While Kiarostami popularised Iranian cinema globally, it was poet and filmmaker Forough Farrokhzad who, in her brief life, revolutionised the country’s cultural landscape of her time and created a body of work that weaved together the lyrical and the social. In her 22-minute documentary The House Is Black (1962), she picked a leper colony as the theme for her one and only film, demonstrating her ability to unite lyricism to raw realism. This combination would come to characterise a number of works in Iranian film from the late 1950s through to the mid-1970s.
Revolutionary work
According to American film critic Jonathan Rosenbaum, The House Is Black is perhaps the first Iranian documentary made by a woman. He says Farrokhzad’s movie illustrates the strange and critical point that, while Iranians remain among the most vilified people on Earth, Iranian cinema is becoming nearly universally acknowledged as the most ethical and humanist. “The House Is Black is to my mind one of the very few successful fusions of literary poetry with film poetry – a blend that commonly invites the worst forms of self-consciousness and pretentiousness – and arguably this linkage of cinema with literature is a fundamental trait underlying much of the Iranian new wave,” Rosenbaum says.

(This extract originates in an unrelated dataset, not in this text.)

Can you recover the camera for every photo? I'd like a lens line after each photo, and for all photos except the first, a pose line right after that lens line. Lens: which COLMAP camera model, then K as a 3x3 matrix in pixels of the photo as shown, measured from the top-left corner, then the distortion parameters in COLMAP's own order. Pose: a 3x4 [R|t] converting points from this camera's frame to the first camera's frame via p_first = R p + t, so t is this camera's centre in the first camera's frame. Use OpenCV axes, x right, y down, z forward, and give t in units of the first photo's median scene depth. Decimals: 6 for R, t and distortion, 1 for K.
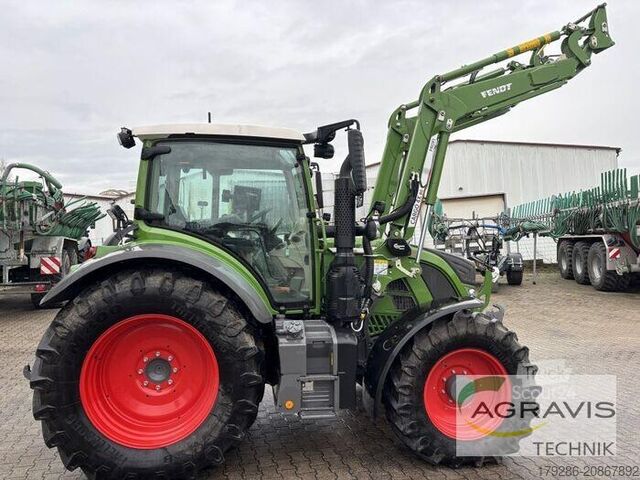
lens RADIAL K [[478.4, 0, 321.3], [0, 478.4, 243.8], [0, 0, 1]] dist [0.053704, -0.051863]
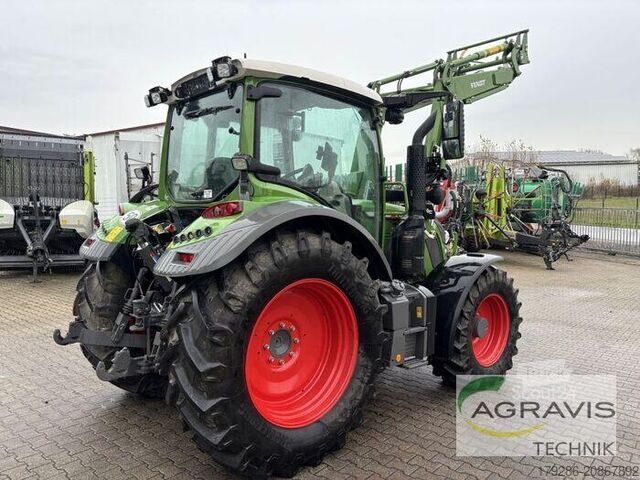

Farrokhzad’s influence finds parallels not only in the works of Kiarostami but also among his greatest contemporaries, including Mohsen Makhmalbaf, who has directed more than two dozen films, some of which are still prohibited in Iran because of their commentary on the Iranian state and people. Makhmalbaf’s films have a deeper philosophical touch while preserving the spirit of realism, and he is often equated to Kiarostami. His cinematic style involves as little “plot” as possible and depicts ordinary, everyday happenings.
A Moment of Innocence (1996) is an excellent example of Makhmalbaf’s self-defining term, “poetic realism”. But the filmmaker is best known for Gabbeh (1996), an exquisite fable of a woman’s duty and desire in a nomadic tribe. His 2001 film Kandahar was included in a list by Time magazine of the 100 best films ever made. His other works include Boycott (1985), The Cyclist (1987) and The Peddler (1989).

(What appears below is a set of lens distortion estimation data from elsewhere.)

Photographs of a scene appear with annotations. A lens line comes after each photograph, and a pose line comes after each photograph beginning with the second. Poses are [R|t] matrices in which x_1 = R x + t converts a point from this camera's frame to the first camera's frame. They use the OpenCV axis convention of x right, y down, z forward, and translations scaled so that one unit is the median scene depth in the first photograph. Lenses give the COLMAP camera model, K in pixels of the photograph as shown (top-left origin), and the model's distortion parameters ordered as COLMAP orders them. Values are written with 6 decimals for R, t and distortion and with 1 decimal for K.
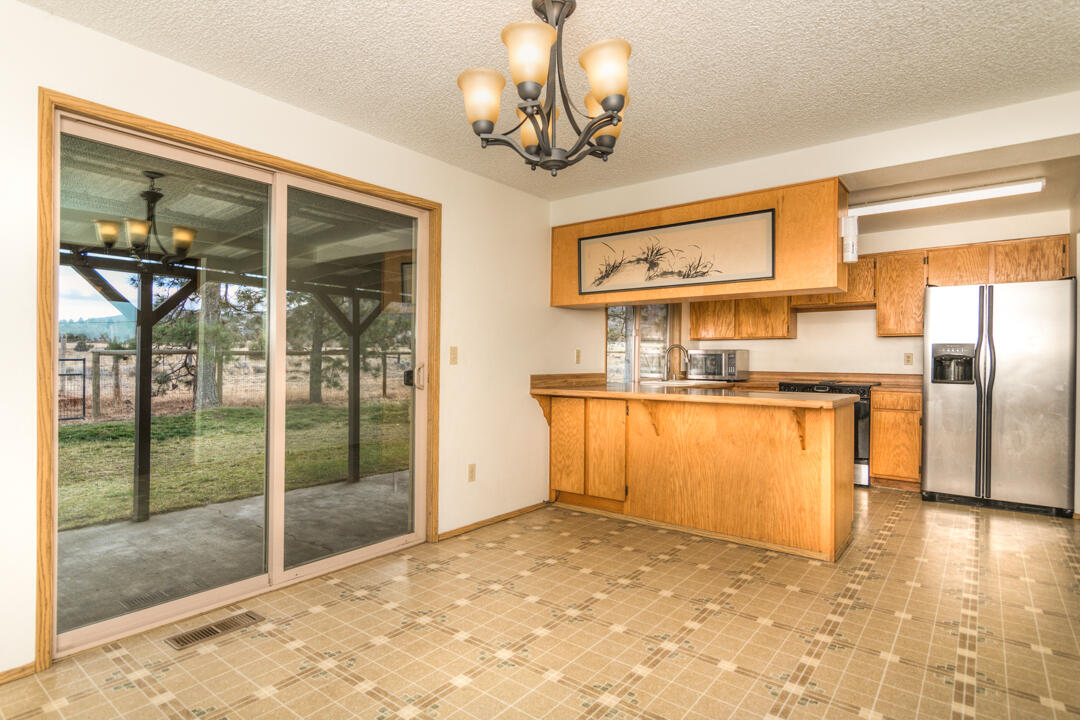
lens RADIAL K [[570.5, 0, 537.5], [0, 570.5, 361.9], [0, 0, 1]] dist [0.000386, 0.004294]
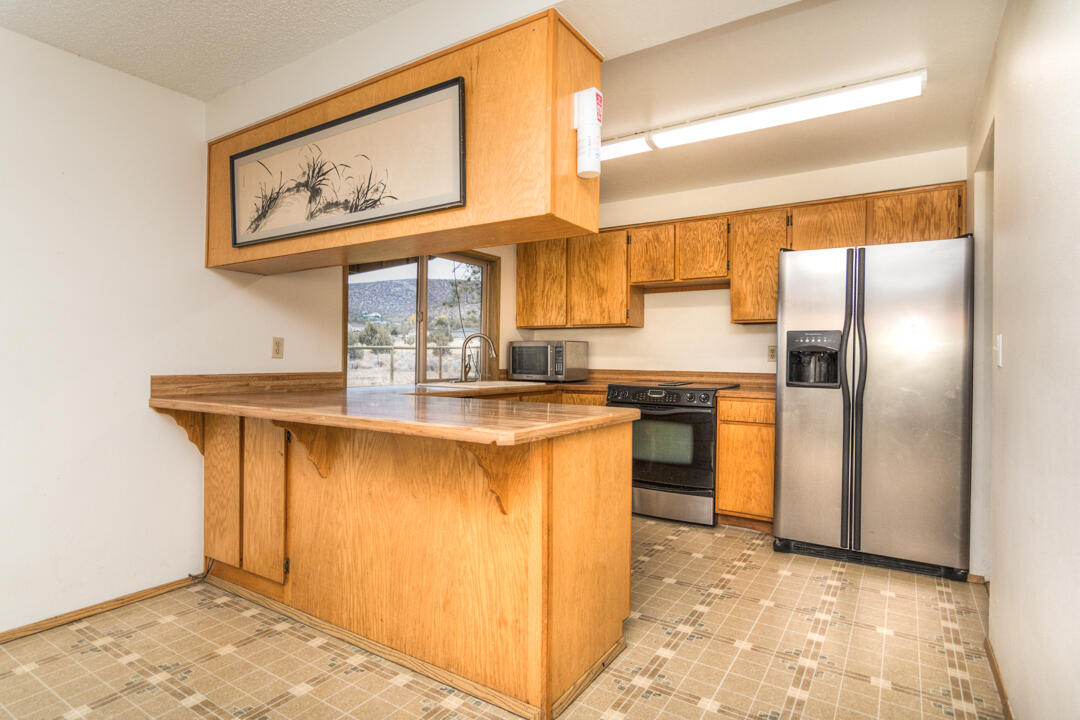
lens RADIAL K [[570.5, 0, 534.5], [0, 570.5, 360.2], [0, 0, 1]] dist [0.000386, 0.004294]
pose [[0.996401, 0.001859, 0.084745, 0.367161], [-0.002136, 0.999993, 0.003183, 0.003250], [-0.084739, -0.003352, 0.996398, 0.368922]]
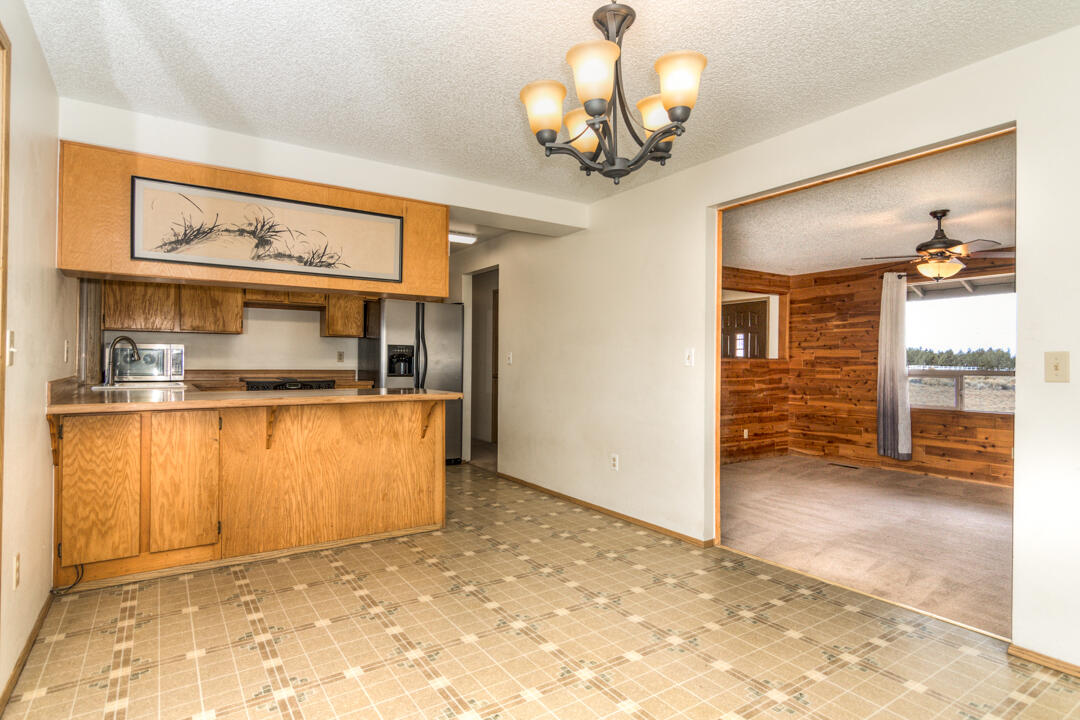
lens RADIAL K [[570.5, 0, 541.6], [0, 570.5, 357.9], [0, 0, 1]] dist [0.000386, 0.004294]
pose [[0.308663, 0.001421, 0.951170, -0.438185], [-0.001774, 0.999998, -0.000918, -0.002568], [-0.951170, -0.001404, 0.308665, 0.351225]]
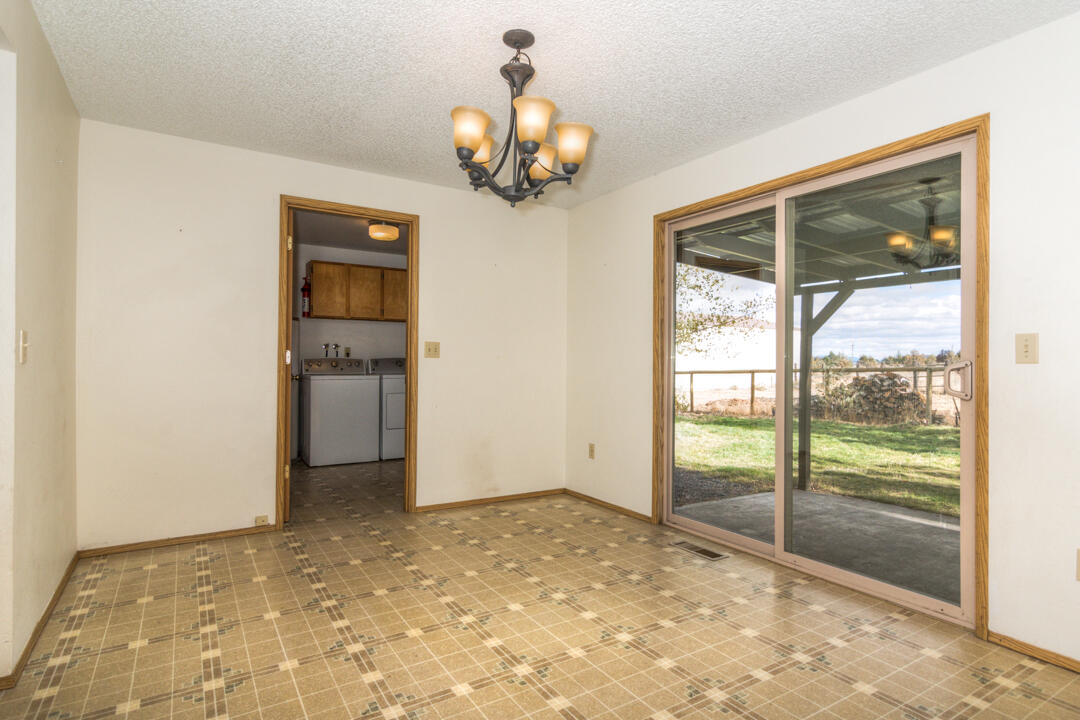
lens RADIAL K [[570.5, 0, 540.6], [0, 570.5, 363.5], [0, 0, 1]] dist [0.000386, 0.004294]
pose [[-0.336503, -0.009158, -0.941638, 0.525003], [-0.016655, 0.999854, -0.003772, 0.013363], [0.941535, 0.014413, -0.336607, 0.649461]]
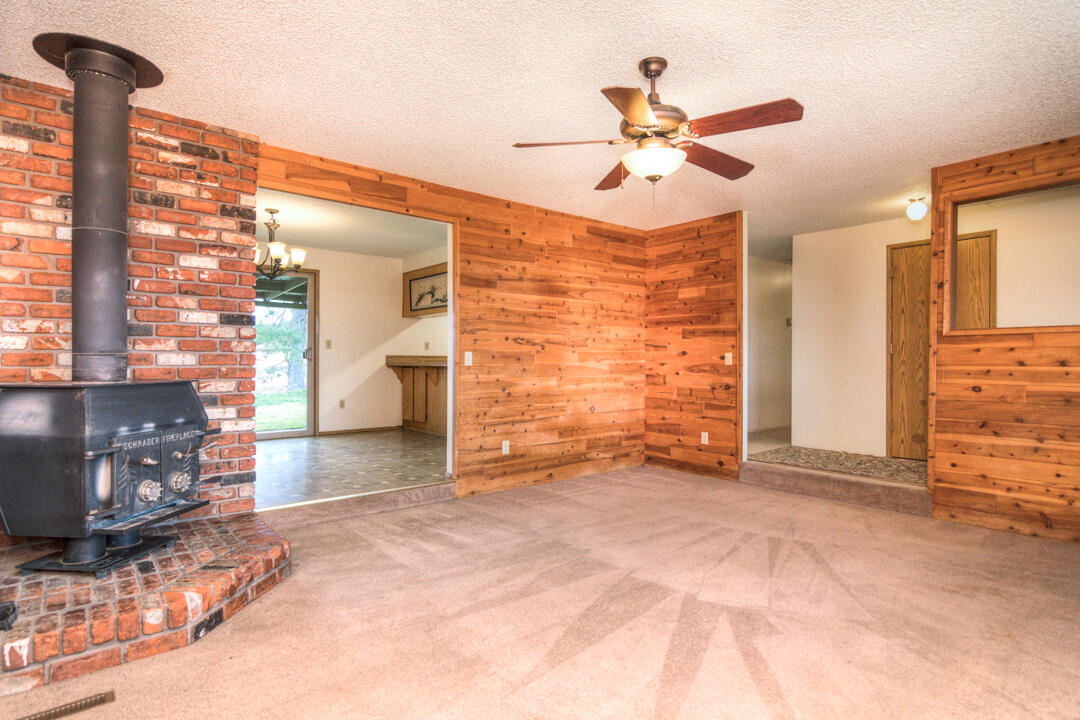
lens RADIAL K [[570.5, 0, 538.4], [0, 570.5, 364.6], [0, 0, 1]] dist [0.000386, 0.004294]
pose [[0.977619, -0.002300, -0.210372, 0.898035], [0.003388, 0.999983, 0.004812, 0.047548], [0.210357, -0.005417, 0.977610, -0.728301]]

The cinematography of Makhmalbaf is deeply related to the history and culture of Iran, and his initial work shows a clear-cut separation of humans into the good and the bad: the good ones were the revolutionaries; in the second period, the poor. His later works reflect his more nuanced take on people, culture and politics, while maintaining the distinct humanistic and poetic style of Iranian contemporaries the likes of Jafar Panahi and Majid Majidi.
Much before Farhadi, it was perhaps Majidi that may have landed Iran its first Oscar when his 1997 masterpiece Children Of Heaven was nominated for an Academy Award. It lost to Roberto Benigni’s Life Is Beautiful, but Majidi’s work was likened to Vittorio de Sica’s 1948 masterwork Bicycle Thieves.
Majidi, one of Iran’s most well-known contemporary directors, uses religion to find meaning in a society transformed by conflict, modernity, economic inequality and nationalism. His characters, who are often marginalised children, do not overcome or yield to misfortune. Rather, they strive, thrive and therefore reflect a perpetual state of human suffering. His amazing works include The Color of Paradise (1997), Baran (2001) and The Song of Sparrows (2008).